▶ **The task**: Echo all of the data below back verbatim, line for line.

A run of records
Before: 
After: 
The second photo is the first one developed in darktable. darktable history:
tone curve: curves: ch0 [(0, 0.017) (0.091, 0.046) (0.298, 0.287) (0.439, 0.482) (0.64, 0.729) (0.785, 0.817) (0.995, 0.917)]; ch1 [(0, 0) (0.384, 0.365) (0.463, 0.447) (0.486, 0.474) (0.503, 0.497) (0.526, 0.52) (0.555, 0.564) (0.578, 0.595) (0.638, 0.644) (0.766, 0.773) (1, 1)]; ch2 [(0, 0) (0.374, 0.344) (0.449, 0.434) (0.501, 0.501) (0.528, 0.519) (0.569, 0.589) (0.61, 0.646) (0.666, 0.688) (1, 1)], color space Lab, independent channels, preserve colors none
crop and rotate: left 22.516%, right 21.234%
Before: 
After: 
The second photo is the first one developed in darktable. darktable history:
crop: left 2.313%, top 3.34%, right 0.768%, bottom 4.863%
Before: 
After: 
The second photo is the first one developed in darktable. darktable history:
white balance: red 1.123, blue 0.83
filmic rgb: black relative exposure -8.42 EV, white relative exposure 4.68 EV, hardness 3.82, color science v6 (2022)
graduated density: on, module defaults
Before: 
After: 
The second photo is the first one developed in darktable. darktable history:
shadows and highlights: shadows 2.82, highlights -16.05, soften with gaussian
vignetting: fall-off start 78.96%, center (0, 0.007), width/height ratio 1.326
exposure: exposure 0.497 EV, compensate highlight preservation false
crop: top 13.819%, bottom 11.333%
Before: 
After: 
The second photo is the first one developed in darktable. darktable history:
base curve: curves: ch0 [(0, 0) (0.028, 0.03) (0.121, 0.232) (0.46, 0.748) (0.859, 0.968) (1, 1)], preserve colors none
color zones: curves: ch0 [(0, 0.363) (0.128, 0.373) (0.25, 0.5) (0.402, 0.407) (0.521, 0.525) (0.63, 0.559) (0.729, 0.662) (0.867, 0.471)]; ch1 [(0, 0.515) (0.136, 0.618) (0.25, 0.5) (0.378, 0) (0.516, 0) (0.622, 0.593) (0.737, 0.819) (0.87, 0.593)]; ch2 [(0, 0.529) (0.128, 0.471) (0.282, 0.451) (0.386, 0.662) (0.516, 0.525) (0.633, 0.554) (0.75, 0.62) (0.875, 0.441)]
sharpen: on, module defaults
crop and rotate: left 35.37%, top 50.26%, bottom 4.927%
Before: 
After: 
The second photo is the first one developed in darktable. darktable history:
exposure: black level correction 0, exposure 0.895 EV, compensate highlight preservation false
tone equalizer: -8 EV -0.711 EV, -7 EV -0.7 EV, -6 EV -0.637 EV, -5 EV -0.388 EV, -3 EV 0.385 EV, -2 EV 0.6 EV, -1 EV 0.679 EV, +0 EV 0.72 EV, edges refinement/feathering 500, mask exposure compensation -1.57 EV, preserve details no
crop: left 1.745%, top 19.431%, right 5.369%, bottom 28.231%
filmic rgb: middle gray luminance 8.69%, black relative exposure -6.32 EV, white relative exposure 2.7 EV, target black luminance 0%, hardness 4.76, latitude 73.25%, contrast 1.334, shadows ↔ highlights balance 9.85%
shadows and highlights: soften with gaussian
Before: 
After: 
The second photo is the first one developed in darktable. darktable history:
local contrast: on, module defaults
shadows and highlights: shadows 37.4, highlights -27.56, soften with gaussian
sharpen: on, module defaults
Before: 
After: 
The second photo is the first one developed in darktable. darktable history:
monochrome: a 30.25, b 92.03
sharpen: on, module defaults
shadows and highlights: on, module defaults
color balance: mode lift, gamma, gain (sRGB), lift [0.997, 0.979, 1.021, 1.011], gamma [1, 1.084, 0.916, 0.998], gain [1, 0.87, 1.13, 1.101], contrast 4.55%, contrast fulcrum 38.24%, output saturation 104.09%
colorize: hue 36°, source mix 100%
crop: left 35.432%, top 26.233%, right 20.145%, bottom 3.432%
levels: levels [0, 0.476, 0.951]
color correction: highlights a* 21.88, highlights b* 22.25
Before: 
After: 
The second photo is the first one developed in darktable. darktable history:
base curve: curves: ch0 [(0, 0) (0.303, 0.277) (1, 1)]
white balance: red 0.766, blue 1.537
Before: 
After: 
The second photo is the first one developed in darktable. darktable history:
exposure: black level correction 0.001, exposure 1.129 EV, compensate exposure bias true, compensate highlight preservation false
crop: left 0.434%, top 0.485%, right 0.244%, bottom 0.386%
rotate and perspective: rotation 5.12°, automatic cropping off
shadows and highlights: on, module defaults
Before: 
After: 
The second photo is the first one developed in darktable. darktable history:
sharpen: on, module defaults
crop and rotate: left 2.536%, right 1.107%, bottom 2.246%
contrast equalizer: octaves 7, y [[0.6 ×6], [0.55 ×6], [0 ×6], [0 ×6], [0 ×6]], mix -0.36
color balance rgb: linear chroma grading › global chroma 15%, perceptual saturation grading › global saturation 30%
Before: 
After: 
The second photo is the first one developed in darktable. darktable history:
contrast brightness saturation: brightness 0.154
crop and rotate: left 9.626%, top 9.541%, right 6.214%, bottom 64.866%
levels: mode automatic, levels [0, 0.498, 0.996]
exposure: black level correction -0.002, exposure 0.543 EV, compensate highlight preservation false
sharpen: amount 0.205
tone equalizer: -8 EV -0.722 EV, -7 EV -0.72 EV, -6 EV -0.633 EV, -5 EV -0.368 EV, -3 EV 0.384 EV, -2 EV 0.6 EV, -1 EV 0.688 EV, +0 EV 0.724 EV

▶ **Exercise response**:
Before: 
After: 
The second photo is the first one developed in darktable. darktable history:
tone curve: curves: ch0 [(0, 0.017) (0.091, 0.046) (0.298, 0.287) (0.439, 0.482) (0.64, 0.729) (0.785, 0.817) (0.995, 0.917)]; ch1 [(0, 0) (0.384, 0.365) (0.463, 0.447) (0.486, 0.474) (0.503, 0.497) (0.526, 0.52) (0.555, 0.564) (0.578, 0.595) (0.638, 0.644) (0.766, 0.773) (1, 1)]; ch2 [(0, 0) (0.374, 0.344) (0.449, 0.434) (0.501, 0.501) (0.528, 0.519) (0.569, 0.589) (0.61, 0.646) (0.666, 0.688) (1, 1)], color space Lab, independent channels, preserve colors none
crop and rotate: left 22.516%, right 21.234%
Before: 
After: 
The second photo is the first one developed in darktable. darktable history:
crop: left 2.313%, top 3.34%, right 0.768%, bottom 4.863%
Before: 
After: 
The second photo is the first one developed in darktable. darktable history:
white balance: red 1.123, blue 0.83
filmic rgb: black relative exposure -8.42 EV, white relative exposure 4.68 EV, hardness 3.82, color science v6 (2022)
graduated density: on, module defaults
Before: 
After: 
The second photo is the first one developed in darktable. darktable history:
shadows and highlights: shadows 2.82, highlights -16.05, soften with gaussian
vignetting: fall-off start 78.96%, center (0, 0.007), width/height ratio 1.326
exposure: exposure 0.497 EV, compensate highlight preservation false
crop: top 13.819%, bottom 11.333%
Before: 
After: 
The second photo is the first one developed in darktable. darktable history:
base curve: curves: ch0 [(0, 0) (0.028, 0.03) (0.121, 0.232) (0.46, 0.748) (0.859, 0.968) (1, 1)], preserve colors none
color zones: curves: ch0 [(0, 0.363) (0.128, 0.373) (0.25, 0.5) (0.402, 0.407) (0.521, 0.525) (0.63, 0.559) (0.729, 0.662) (0.867, 0.471)]; ch1 [(0, 0.515) (0.136, 0.618) (0.25, 0.5) (0.378, 0) (0.516, 0) (0.622, 0.593) (0.737, 0.819) (0.87, 0.593)]; ch2 [(0, 0.529) (0.128, 0.471) (0.282, 0.451) (0.386, 0.662) (0.516, 0.525) (0.633, 0.554) (0.75, 0.62) (0.875, 0.441)]
sharpen: on, module defaults
crop and rotate: left 35.37%, top 50.26%, bottom 4.927%
Before: 
After: 
The second photo is the first one developed in darktable. darktable history:
exposure: black level correction 0, exposure 0.895 EV, compensate highlight preservation false
tone equalizer: -8 EV -0.711 EV, -7 EV -0.7 EV, -6 EV -0.637 EV, -5 EV -0.388 EV, -3 EV 0.385 EV, -2 EV 0.6 EV, -1 EV 0.679 EV, +0 EV 0.72 EV, edges refinement/feathering 500, mask exposure compensation -1.57 EV, preserve details no
crop: left 1.745%, top 19.431%, right 5.369%, bottom 28.231%
filmic rgb: middle gray luminance 8.69%, black relative exposure -6.32 EV, white relative exposure 2.7 EV, target black luminance 0%, hardness 4.76, latitude 73.25%, contrast 1.334, shadows ↔ highlights balance 9.85%
shadows and highlights: soften with gaussian
Before: 
After: 
The second photo is the first one developed in darktable. darktable history:
local contrast: on, module defaults
shadows and highlights: shadows 37.4, highlights -27.56, soften with gaussian
sharpen: on, module defaults
Before: 
After: 
The second photo is the first one developed in darktable. darktable history:
monochrome: a 30.25, b 92.03
sharpen: on, module defaults
shadows and highlights: on, module defaults
color balance: mode lift, gamma, gain (sRGB), lift [0.997, 0.979, 1.021, 1.011], gamma [1, 1.084, 0.916, 0.998], gain [1, 0.87, 1.13, 1.101], contrast 4.55%, contrast fulcrum 38.24%, output saturation 104.09%
colorize: hue 36°, source mix 100%
crop: left 35.432%, top 26.233%, right 20.145%, bottom 3.432%
levels: levels [0, 0.476, 0.951]
color correction: highlights a* 21.88, highlights b* 22.25
Before: 
After: 
The second photo is the first one developed in darktable. darktable history:
base curve: curves: ch0 [(0, 0) (0.303, 0.277) (1, 1)]
white balance: red 0.766, blue 1.537
Before: 
After: 
The second photo is the first one developed in darktable. darktable history:
exposure: black level correction 0.001, exposure 1.129 EV, compensate exposure bias true, compensate highlight preservation false
crop: left 0.434%, top 0.485%, right 0.244%, bottom 0.386%
rotate and perspective: rotation 5.12°, automatic cropping off
shadows and highlights: on, module defaults
Before: 
After: 
The second photo is the first one developed in darktable. darktable history:
sharpen: on, module defaults
crop and rotate: left 2.536%, right 1.107%, bottom 2.246%
contrast equalizer: octaves 7, y [[0.6 ×6], [0.55 ×6], [0 ×6], [0 ×6], [0 ×6]], mix -0.36
color balance rgb: linear chroma grading › global chroma 15%, perceptual saturation grading › global saturation 30%
Before: 
After: 
The second photo is the first one developed in darktable. darktable history:
contrast brightness saturation: brightness 0.154
crop and rotate: left 9.626%, top 9.541%, right 6.214%, bottom 64.866%
levels: mode automatic, levels [0, 0.498, 0.996]
exposure: black level correction -0.002, exposure 0.543 EV, compensate highlight preservation false
sharpen: amount 0.205
tone equalizer: -8 EV -0.722 EV, -7 EV -0.72 EV, -6 EV -0.633 EV, -5 EV -0.368 EV, -3 EV 0.384 EV, -2 EV 0.6 EV, -1 EV 0.688 EV, +0 EV 0.724 EV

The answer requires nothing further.